● **Tasks and exercises**:
1 - Please explain, in one to three sentences, why the stacks-node snapshot discussion says the panicking branch should not be reachable.
2 - Carry on the stacks-node snapshot discussion with the next reply after its last one.

● **Source passage**:
Seems to be happening more than you'd wish, and then panicking at https://github.com/blockstack/stacks-blockchain/blob/master/testnet/stacks-node/src/neon_node.rs#L289 because of the error returned.
Any possible cause for the snapshot not being there when it should?
Technically, I wrote that line, and @kantai later modified it.
That branch shouldn't be reachable if everything is working right (and clearly, it is not) because the stable block height is always less than or equal to the chain height, meaning that there must always be a corresponding snapshot for it. @kantai might the fact that this code is being reached be due to the off-by-one error you were describing earlier, in PR #1787?
I don't think that off-by-one would cause this -- I'm pretty sure that that bug isn't present in master in any case.

Stored items from a collection:
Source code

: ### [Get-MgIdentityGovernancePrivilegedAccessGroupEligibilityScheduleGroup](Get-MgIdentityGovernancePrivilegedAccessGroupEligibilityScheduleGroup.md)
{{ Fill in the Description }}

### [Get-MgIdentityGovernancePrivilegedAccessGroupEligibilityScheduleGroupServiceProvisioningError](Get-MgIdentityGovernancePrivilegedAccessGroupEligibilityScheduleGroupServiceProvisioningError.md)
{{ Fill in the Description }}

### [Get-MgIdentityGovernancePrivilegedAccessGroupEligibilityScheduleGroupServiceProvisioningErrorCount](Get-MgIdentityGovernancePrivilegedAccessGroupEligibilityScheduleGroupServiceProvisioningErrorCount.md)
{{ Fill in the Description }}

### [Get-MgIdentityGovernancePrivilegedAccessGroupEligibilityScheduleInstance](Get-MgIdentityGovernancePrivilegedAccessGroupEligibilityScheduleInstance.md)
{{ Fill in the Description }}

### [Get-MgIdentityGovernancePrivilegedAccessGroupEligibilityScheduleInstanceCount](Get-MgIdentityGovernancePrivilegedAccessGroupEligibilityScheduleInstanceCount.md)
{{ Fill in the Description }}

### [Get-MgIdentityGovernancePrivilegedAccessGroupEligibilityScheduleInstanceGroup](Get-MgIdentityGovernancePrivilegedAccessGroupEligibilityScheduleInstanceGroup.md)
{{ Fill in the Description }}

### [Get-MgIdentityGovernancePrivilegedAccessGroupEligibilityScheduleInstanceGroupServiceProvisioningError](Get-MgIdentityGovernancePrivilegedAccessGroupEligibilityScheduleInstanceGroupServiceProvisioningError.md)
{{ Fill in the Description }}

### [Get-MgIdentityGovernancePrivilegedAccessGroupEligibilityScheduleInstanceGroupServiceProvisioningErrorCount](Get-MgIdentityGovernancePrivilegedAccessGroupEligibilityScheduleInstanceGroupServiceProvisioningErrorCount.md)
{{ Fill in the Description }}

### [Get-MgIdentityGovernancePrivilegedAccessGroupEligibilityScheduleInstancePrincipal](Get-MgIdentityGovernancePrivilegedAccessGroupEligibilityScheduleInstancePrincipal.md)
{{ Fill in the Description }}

● **Expected responses**:
1 - The stable block height is always less than or equal to the chain height. That means a snapshot must always exist for the stable block height, so the branch that handles a missing snapshot should never run.

2 -
My initial suspicion here is that get_block_snapshot_by_height
is expected an "effective" block height (i.e., block-height - first-block-height) or a similar such error.
Technically, I wrote that line, and @kantai later modified it.
ah, sorry! I went with what git blame
was giving me...
Can't speak for what is happening with @whoabuddy, although without the timing changes, the node can get behind in getting snapshots processed, but in my 2 cases, my node only had processed about 1/3 of the snapshots (at least to a consistent height where it has all the prior snapshots), so retrieving the snapshot for the most recent burn block is going to fail (I'm still a bit unclear on how the different storage areas relate to each other, and in what order it is supposed to happen when everything goes fine). May be it is related to starting to mine too early (https://github.com/blockstack/stacks-blockchain/issues/1745) as the state has not reached a fully consistent shape?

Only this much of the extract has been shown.